Exercise objective:
Scan the entries below and extract each line with the word "Cannot" in it.

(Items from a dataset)
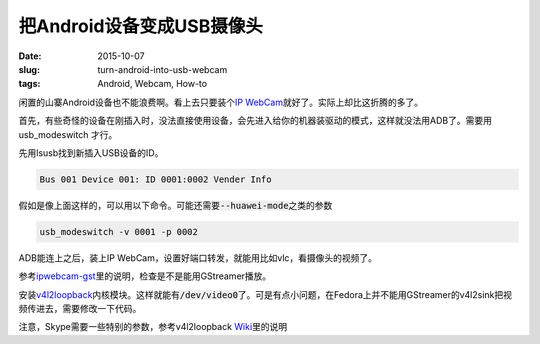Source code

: ==========================
把Android设备变成USB摄像头
==========================

:date: 2015-10-07
:slug: turn-android-into-usb-webcam
:tags: Android, Webcam, How-to

闲置的山寨Android设备也不能浪费啊。看上去只要装个\ `IP WebCam`__\ 就好了。实际上却比这折腾的多了。

.. __: https://play.google.com/store/apps/details?id=com.pas.webcam&hl=en

.. more


首先，有些奇怪的设备在刚插入时，没法直接使用设备，会先进入给你的机器装驱动的模式，这样就没法用ADB了。需要用 usb_modeswitch 才行。

先用lsusb找到新插入USB设备的ID。

.. code::

    Bus 001 Device 001: ID 0001:0002 Vender Info

假如是像上面这样的，可以用以下命令。可能还需要\ :code:`--huawei-mode`\ 之类的参数

.. code::

    usb_modeswitch -v 0001 -p 0002

ADB能连上之后，装上IP WebCam，设置好端口转发，就能用比如vlc，看摄像头的视频了。

参考\ `ipwebcam-gst`__\ 里的说明，检查是不是能用GStreamer播放。

.. __: https://github.com/bluezio/ipwebcam-gst/blob/master/prepare-videochat.sh


安装\ `v4l2loopback`__\ 内核模块。这样就能有\ :code:`/dev/video0`\ 了。可是有点小问题，在Fedora上并不能用GStreamer的v4l2sink把视频传进去，需要修改一下代码。

.. __: https://github.com/umlaeute/v4l2loopback


注意，Skype需要一些特别的参数，参考v4l2loopback `Wiki`__\ 里的说明

.. __: https://github.com/umlaeute/v4l2loopback/wiki/Skype
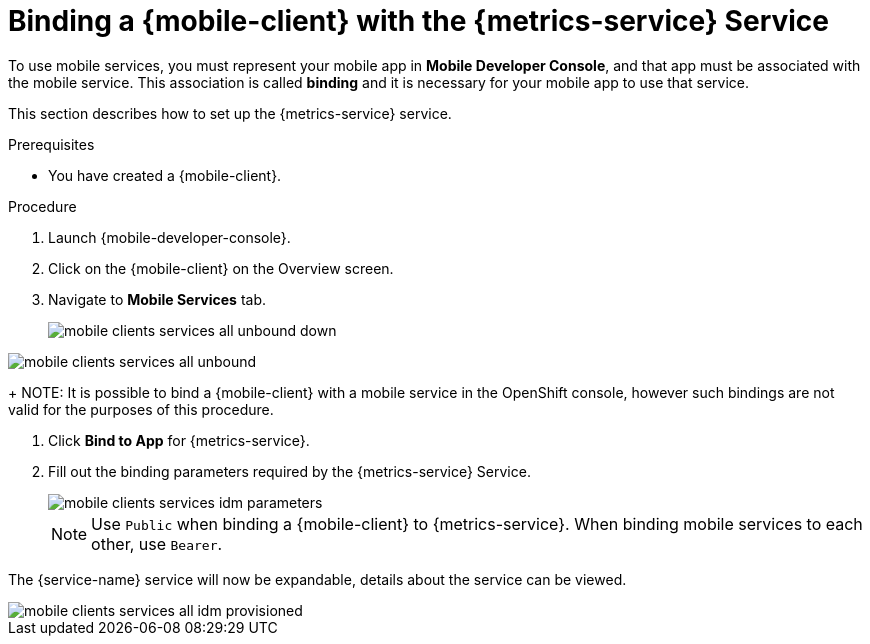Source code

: // For more information, see: https://redhat-documentation.github.io/modular-docs/

[id='binding-an-app-to-{context}']
= Binding a {mobile-client} with the {metrics-service} Service

To use mobile services, you must represent your mobile app in *Mobile Developer Console*, and that app must be associated with the mobile service.
This association is called *binding* and it is necessary for your mobile app to use that service.

This section describes how to set up the {metrics-service} service.

.Prerequisites

* You have created a {mobile-client}.

.Procedure

. Launch {mobile-developer-console}.

. Click on the {mobile-client} on the Overview screen.

. Navigate to *Mobile Services* tab.
+
// tag::excludeUpstream[]
image::mobile-clients-services-all-unbound-down.png[]
// end::excludeUpstream[]

// tag::excludeDownstream[]
image::mobile-clients-services-all-unbound.png[]
// end::excludeDownstream[]

+
NOTE: It is possible to bind a {mobile-client} with a mobile service in the OpenShift console, however such bindings are not valid for the purposes of this procedure.

. Click *Bind to App* for {metrics-service}.
. Fill out the binding parameters required by the {metrics-service} Service.

+
image::mobile-clients-services-idm-parameters.png[]
NOTE: Use `Public` when binding a {mobile-client} to {metrics-service}. When binding mobile services to each other, use `Bearer`.

The {service-name} service will now be expandable, details about the service can be viewed.

image::mobile-clients-services-all-idm-provisioned.png[]
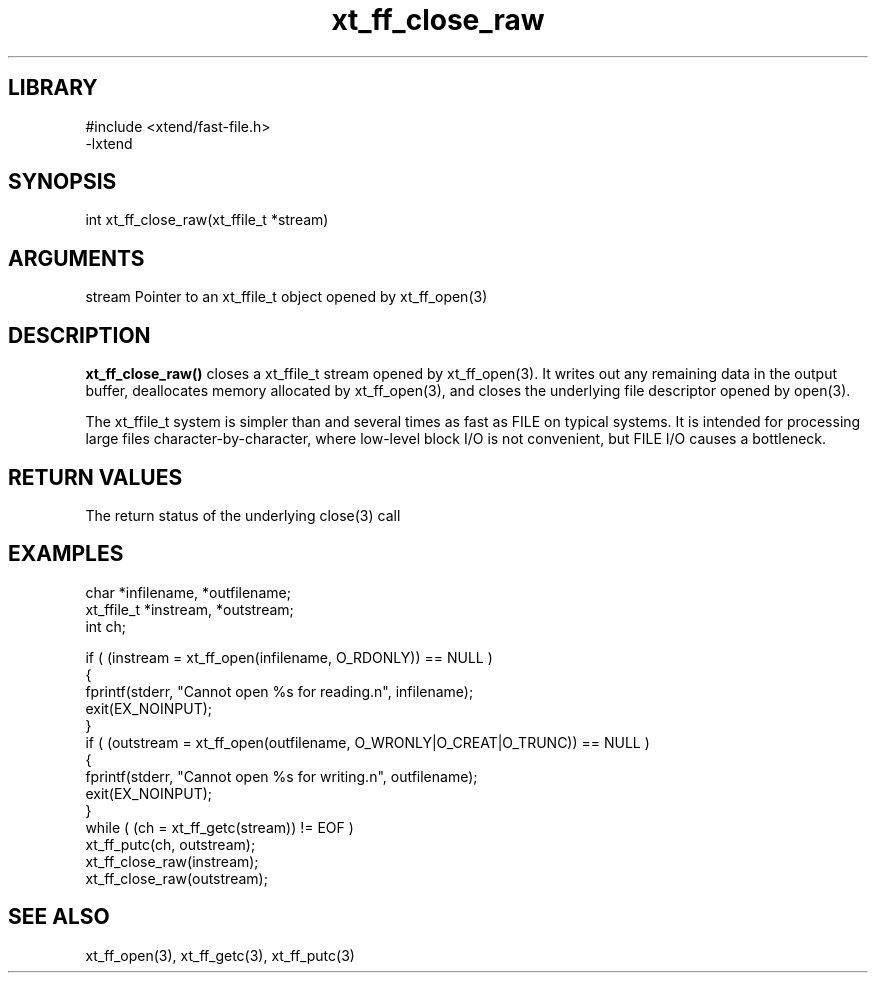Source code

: \" Generated by c2man from xt_ff_close_raw.c
.TH xt_ff_close_raw 3

.SH LIBRARY
\" Indicate #includes, library name, -L and -l flags
.nf
.na
#include <xtend/fast-file.h>
-lxtend
.ad
.fi

\" Convention:
\" Underline anything that is typed verbatim - commands, etc.
.SH SYNOPSIS
.PP
.nf
.na
int     xt_ff_close_raw(xt_ffile_t *stream)
.ad
.fi

.SH ARGUMENTS
.nf
.na
stream  Pointer to an xt_ffile_t object opened by xt_ff_open(3)
.ad
.fi

.SH DESCRIPTION

.B xt_ff_close_raw()
closes a xt_ffile_t stream opened by xt_ff_open(3).  It writes out any
remaining data in the output buffer, deallocates memory allocated
by xt_ff_open(3), and closes the underlying file descriptor opened by
open(3).

The xt_ffile_t system is simpler than and several times as
fast as FILE on typical systems.  It is intended for processing
large files character-by-character, where low-level block I/O
is not convenient, but FILE I/O causes a bottleneck.

.SH RETURN VALUES

The return status of the underlying close(3) call

.SH EXAMPLES
.nf
.na

char    *infilename, *outfilename;
xt_ffile_t *instream, *outstream;
int     ch;

if ( (instream = xt_ff_open(infilename, O_RDONLY)) == NULL )
{
    fprintf(stderr, "Cannot open %s for reading.n", infilename);
    exit(EX_NOINPUT);
}
if ( (outstream = xt_ff_open(outfilename, O_WRONLY|O_CREAT|O_TRUNC)) == NULL )
{
    fprintf(stderr, "Cannot open %s for writing.n", outfilename);
    exit(EX_NOINPUT);
}
while ( (ch = xt_ff_getc(stream)) != EOF )
    xt_ff_putc(ch, outstream);
xt_ff_close_raw(instream);
xt_ff_close_raw(outstream);
.ad
.fi

.SH SEE ALSO

xt_ff_open(3), xt_ff_getc(3), xt_ff_putc(3)

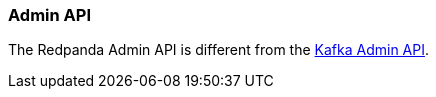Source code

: === Admin API
:term-name: Admin API
:hover-text: A REST API used to manage and monitor Redpanda clusters. It uses the default port 9644.
:link: https://docs.redpanda.com/api/admin-api/

The Redpanda Admin API is different from the https://kafka.apache.org/documentation/#adminapi[Kafka Admin API].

Solution for this exercise:
    fprintf(stderr, "Cannot open %s for reading.n", infilename);
    fprintf(stderr, "Cannot open %s for writing.n", outfilename);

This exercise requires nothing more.